■ PROBLEM DESCRIPTION: Give the lines in the data below as a numbered list, from the line with "Më të fundit" to the line with "ркт. За да се", including both. Omit blank lines and leave the pictures out.

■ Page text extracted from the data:
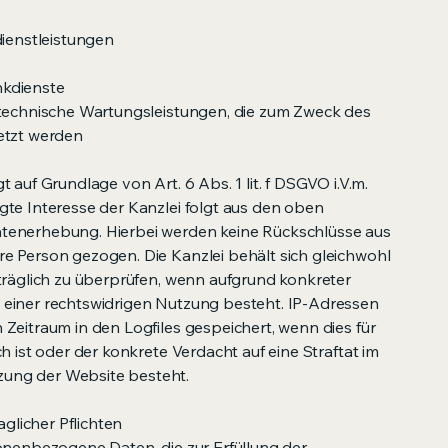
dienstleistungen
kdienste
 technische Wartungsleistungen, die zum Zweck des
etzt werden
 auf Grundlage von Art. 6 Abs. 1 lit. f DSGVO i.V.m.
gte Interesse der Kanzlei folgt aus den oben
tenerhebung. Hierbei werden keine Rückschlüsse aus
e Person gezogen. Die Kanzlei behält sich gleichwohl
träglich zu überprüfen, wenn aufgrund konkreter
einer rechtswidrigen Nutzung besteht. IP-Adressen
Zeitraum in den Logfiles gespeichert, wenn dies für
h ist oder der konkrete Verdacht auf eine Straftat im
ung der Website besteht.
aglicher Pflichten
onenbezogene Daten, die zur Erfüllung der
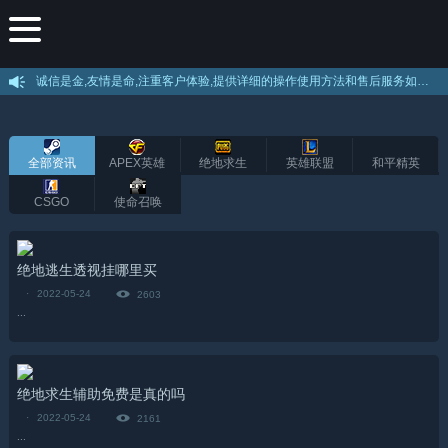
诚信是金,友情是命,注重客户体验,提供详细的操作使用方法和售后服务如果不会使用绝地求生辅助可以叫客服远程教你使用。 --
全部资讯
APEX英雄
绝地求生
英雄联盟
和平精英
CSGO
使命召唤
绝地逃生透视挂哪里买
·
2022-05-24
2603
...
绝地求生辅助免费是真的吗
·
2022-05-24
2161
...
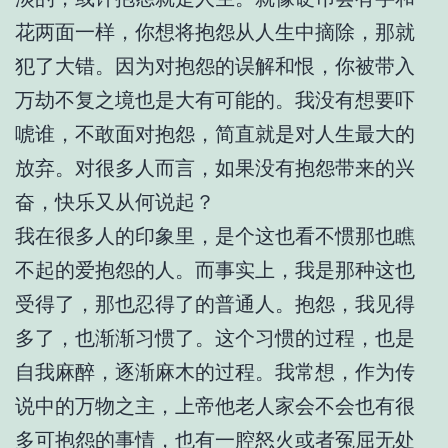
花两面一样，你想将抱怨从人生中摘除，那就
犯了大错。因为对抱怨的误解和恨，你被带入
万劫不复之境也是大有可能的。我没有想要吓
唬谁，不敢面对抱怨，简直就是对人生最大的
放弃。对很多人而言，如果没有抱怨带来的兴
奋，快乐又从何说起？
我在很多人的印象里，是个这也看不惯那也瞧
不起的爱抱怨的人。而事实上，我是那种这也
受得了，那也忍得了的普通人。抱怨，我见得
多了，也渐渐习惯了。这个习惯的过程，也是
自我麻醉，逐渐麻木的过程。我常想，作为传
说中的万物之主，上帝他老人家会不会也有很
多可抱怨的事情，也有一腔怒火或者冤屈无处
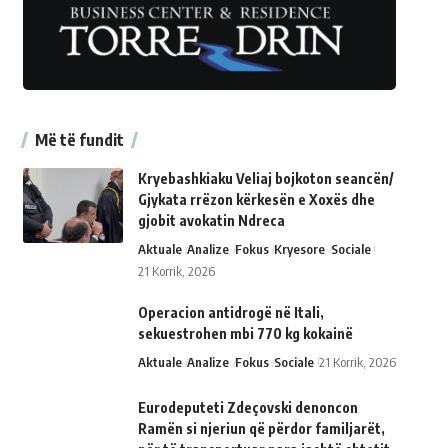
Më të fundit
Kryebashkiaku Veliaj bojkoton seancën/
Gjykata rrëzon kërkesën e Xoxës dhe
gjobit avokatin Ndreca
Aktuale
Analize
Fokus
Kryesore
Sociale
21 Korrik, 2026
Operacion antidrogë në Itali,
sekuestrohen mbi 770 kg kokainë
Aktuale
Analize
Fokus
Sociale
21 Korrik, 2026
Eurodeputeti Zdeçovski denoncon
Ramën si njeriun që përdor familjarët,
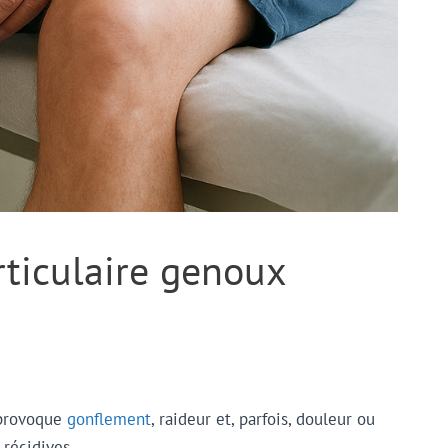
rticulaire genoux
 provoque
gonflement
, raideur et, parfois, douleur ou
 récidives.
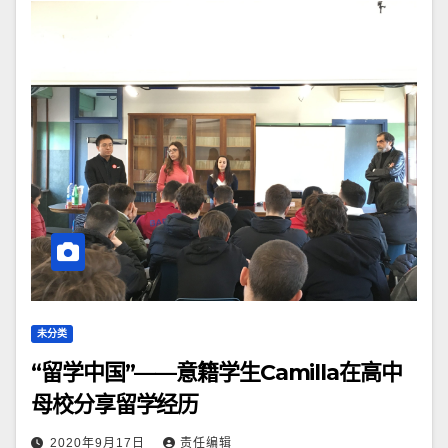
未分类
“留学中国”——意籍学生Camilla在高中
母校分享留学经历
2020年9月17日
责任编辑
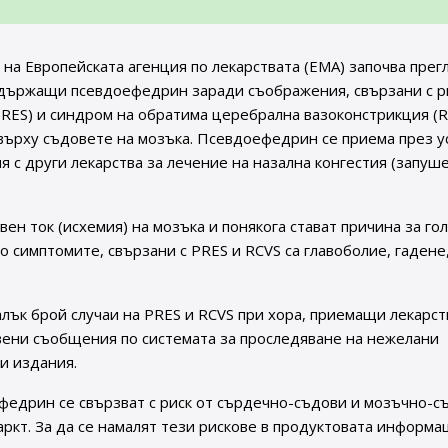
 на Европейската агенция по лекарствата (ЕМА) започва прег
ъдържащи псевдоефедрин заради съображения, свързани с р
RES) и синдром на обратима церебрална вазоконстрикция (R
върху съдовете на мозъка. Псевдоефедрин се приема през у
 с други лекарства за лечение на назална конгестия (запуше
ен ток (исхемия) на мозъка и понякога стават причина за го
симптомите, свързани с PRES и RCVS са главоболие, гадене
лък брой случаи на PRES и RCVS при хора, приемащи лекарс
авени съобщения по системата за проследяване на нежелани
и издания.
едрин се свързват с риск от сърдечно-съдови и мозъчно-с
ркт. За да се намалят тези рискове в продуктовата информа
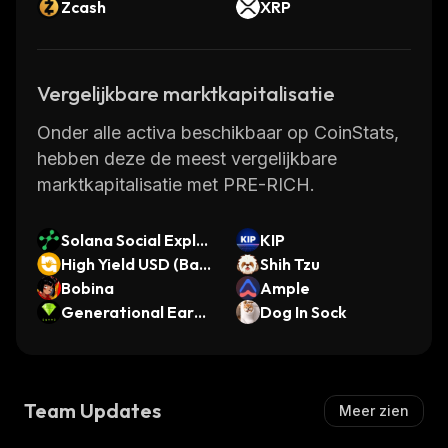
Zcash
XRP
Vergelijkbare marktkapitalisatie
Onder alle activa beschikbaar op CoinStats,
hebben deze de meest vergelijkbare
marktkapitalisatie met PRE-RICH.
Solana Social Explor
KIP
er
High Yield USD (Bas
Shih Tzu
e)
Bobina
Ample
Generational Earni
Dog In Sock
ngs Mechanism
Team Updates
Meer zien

■ EXERCISE ANSWER:
1. Më të fundit
2. Kryebashkiaku Veliaj bojkoton seancën/
3. Gjykata rrëzon kërkesën e Xoxës dhe
4. gjobit avokatin Ndreca
5. Aktuale
6. Analize
7. Fokus
8. Kryesore
9. Sociale
10. 21 Korrik, 2026
11. Operacion antidrogë në Itali,
12. sekuestrohen mbi 770 kg kokainë
13. Aktuale
14. Analize
15. Fokus
16. Sociale
17. 21 Korrik, 2026
18. Eurodeputeti Zdeçovski denoncon
19. Ramën si njeriun që përdor familjarët,
20. rticulaire genoux
21.  provoque
22. gonflement
23. , raideur et, parfois, douleur ou
24.  récidives.
25. 未分类
26. “留学中国”——意籍学生Camilla在高中
27. 母校分享留学经历
28. 2020年9月17日
29. 责任编辑
30.  на Европейската агенция по лекарствата (ЕМА) започва прег
31. ъдържащи псевдоефедрин заради съображения, свързани с р
32. RES) и синдром на обратима церебрална вазоконстрикция (R
33. върху съдовете на мозъка. Псевдоефедрин се приема през у
34.  с други лекарства за лечение на назална конгестия (запуше
35. ен ток (исхемия) на мозъка и понякога стават причина за го
36. симптомите, свързани с PRES и RCVS са главоболие, гадене
37. лък брой случаи на PRES и RCVS при хора, приемащи лекарс
38. авени съобщения по системата за проследяване на нежелани
39. и издания.
40. едрин се свързват с риск от сърдечно-съдови и мозъчно-с
41. ркт. За да се намалят тези рискове в продуктовата информа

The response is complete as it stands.